Odds ratios, in the context of a social mobility study, therefore allow us to appreciate comparative mobility chances—regardless of how class structures may vary across societies (or across time, or between different ethnic groups, or the two sexes) merely because of structural processes which have altered the relative sizes of the classes. In other words, they facilitate a clear distinction between absolute (or total observed) mobility rates, and relative mobility chances (or social fluidity). This is important from the point of view of arguments about equality of opportunity, which is an inherently comparative concept, because it refers to equal opportunities rather than the absolute chance of mobility from any particular class.

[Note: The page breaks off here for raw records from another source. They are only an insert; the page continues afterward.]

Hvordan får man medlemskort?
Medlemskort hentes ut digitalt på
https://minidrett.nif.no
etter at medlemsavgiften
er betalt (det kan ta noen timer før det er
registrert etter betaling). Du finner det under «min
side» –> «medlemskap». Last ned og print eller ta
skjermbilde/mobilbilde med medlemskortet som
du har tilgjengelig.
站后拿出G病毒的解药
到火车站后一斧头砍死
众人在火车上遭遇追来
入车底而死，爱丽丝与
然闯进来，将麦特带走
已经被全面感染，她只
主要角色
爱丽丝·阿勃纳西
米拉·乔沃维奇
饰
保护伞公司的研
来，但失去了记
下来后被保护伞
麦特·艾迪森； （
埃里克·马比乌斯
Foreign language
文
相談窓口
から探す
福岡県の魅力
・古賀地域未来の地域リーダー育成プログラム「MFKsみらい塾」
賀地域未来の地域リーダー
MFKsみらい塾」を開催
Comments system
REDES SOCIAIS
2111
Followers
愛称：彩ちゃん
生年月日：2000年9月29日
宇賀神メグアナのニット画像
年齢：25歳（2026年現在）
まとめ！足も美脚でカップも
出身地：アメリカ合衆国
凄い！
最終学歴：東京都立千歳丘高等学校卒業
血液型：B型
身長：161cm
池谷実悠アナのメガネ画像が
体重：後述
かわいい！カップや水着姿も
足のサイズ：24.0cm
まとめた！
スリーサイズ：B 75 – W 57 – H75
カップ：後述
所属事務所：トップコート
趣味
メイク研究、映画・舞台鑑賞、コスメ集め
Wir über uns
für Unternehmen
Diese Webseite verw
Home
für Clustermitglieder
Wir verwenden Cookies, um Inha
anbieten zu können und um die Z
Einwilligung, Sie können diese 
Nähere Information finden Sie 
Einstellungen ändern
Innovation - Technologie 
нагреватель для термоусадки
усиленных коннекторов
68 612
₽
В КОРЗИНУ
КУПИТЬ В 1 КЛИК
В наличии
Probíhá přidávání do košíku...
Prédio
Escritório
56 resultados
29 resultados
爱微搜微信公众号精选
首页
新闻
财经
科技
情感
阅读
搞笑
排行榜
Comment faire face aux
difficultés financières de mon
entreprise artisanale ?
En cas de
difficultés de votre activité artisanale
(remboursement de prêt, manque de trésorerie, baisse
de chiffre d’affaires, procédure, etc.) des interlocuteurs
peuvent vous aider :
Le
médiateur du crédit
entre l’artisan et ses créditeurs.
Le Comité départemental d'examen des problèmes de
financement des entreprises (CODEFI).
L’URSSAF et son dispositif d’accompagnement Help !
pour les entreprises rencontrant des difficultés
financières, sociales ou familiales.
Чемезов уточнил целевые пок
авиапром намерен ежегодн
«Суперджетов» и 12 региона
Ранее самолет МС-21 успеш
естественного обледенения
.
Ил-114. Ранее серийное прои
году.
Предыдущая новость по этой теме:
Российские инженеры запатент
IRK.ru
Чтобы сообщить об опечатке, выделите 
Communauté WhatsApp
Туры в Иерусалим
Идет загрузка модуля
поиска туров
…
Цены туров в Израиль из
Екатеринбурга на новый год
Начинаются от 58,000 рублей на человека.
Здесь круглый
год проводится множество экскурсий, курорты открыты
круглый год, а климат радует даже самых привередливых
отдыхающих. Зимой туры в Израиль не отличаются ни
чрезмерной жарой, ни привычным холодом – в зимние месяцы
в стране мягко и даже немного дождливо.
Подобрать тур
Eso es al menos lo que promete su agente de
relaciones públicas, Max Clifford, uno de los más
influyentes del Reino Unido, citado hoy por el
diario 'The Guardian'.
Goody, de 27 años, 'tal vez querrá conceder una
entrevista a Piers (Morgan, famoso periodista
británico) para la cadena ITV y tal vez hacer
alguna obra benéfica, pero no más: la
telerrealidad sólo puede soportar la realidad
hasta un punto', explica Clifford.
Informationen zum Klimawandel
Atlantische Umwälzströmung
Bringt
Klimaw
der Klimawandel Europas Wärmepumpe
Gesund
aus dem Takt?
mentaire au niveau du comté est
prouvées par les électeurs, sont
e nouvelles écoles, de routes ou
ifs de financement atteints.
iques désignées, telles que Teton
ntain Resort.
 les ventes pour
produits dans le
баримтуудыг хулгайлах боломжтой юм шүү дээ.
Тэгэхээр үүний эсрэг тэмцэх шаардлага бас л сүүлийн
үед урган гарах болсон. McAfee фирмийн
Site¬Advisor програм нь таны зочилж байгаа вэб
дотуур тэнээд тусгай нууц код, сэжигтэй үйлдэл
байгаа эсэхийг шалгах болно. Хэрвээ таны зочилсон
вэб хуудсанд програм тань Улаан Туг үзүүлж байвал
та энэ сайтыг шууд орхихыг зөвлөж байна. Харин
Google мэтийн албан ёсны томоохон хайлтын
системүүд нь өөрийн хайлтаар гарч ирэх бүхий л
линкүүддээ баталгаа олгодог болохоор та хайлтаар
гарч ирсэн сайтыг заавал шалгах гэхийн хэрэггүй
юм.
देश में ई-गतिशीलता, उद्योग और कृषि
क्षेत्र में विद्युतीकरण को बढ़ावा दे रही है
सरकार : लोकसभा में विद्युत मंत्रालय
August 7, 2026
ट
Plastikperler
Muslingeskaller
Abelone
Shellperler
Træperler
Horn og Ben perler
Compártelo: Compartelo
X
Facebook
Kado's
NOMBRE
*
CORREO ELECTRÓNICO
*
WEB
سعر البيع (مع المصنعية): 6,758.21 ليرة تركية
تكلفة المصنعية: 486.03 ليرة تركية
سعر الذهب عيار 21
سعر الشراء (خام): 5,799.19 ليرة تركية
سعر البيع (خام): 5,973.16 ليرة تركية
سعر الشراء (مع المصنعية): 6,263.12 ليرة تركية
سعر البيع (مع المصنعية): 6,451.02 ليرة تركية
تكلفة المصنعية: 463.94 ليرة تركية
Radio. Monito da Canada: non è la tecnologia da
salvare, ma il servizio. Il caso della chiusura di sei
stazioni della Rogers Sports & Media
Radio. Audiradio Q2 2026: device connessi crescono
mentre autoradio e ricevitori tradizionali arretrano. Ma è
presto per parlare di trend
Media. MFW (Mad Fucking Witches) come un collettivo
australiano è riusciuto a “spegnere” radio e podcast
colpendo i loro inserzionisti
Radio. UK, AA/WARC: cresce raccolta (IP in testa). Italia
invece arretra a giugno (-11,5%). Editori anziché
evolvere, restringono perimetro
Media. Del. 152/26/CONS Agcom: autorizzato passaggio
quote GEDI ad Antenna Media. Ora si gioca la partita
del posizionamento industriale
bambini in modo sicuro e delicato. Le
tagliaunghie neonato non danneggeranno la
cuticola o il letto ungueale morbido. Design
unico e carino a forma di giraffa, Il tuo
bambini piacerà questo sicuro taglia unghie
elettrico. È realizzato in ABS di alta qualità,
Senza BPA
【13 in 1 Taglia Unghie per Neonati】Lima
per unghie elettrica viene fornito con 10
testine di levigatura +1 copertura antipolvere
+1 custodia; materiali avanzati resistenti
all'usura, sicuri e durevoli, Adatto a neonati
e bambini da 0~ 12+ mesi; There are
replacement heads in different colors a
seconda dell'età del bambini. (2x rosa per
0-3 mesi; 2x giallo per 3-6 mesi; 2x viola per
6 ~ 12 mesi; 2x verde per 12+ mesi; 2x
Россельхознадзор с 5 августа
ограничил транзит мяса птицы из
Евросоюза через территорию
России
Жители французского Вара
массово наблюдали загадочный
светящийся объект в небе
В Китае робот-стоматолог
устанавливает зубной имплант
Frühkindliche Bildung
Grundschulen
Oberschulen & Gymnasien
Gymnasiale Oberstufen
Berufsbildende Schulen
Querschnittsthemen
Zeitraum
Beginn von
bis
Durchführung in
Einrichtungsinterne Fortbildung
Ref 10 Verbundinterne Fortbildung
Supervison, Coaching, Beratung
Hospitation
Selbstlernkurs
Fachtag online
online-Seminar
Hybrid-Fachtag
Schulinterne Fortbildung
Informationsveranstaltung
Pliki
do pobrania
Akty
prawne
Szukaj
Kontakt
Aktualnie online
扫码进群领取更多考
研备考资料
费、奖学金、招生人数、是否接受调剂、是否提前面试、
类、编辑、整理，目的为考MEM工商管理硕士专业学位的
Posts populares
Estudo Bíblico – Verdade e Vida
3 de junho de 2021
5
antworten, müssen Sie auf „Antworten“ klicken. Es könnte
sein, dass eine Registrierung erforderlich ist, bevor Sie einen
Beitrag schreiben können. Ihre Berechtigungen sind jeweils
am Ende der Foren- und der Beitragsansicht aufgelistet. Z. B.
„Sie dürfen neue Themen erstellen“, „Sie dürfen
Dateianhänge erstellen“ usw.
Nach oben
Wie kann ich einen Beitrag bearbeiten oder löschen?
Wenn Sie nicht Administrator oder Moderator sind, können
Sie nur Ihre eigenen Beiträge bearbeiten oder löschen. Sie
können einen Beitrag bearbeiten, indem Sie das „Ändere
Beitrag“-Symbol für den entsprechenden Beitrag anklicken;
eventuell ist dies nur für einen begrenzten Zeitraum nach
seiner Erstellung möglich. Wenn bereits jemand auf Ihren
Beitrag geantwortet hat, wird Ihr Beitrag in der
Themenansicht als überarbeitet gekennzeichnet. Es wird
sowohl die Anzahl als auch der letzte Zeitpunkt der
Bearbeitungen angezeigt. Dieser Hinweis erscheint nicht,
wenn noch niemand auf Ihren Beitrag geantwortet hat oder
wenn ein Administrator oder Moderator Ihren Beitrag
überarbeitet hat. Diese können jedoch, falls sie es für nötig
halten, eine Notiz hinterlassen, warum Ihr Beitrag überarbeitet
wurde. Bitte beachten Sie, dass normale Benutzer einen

If, therefore, changes in the class structure create more ‘room at the top’, as for example happens in society B, we are interested in the chance of someone from working-class origins moving there as compared to the chance of someone from middle-class origins staying there. Most researchers argue, therefore, that it is necessary to adopt this comparative approach (and consequently the technique of odds ratios) in order to address issues such as those that are raised by the concept of meritocracy.
Odds ratios form the basis of a family of statistical techniques for multivariate analysis of data comprising categoric variables, including those of loglinear modelling and logistic regression, and are widely used in sociology wherever researchers are interested in modelling relative probabilities or chances—as, for example, in the study of health and illness, labour-market outcomes, and voting behaviour.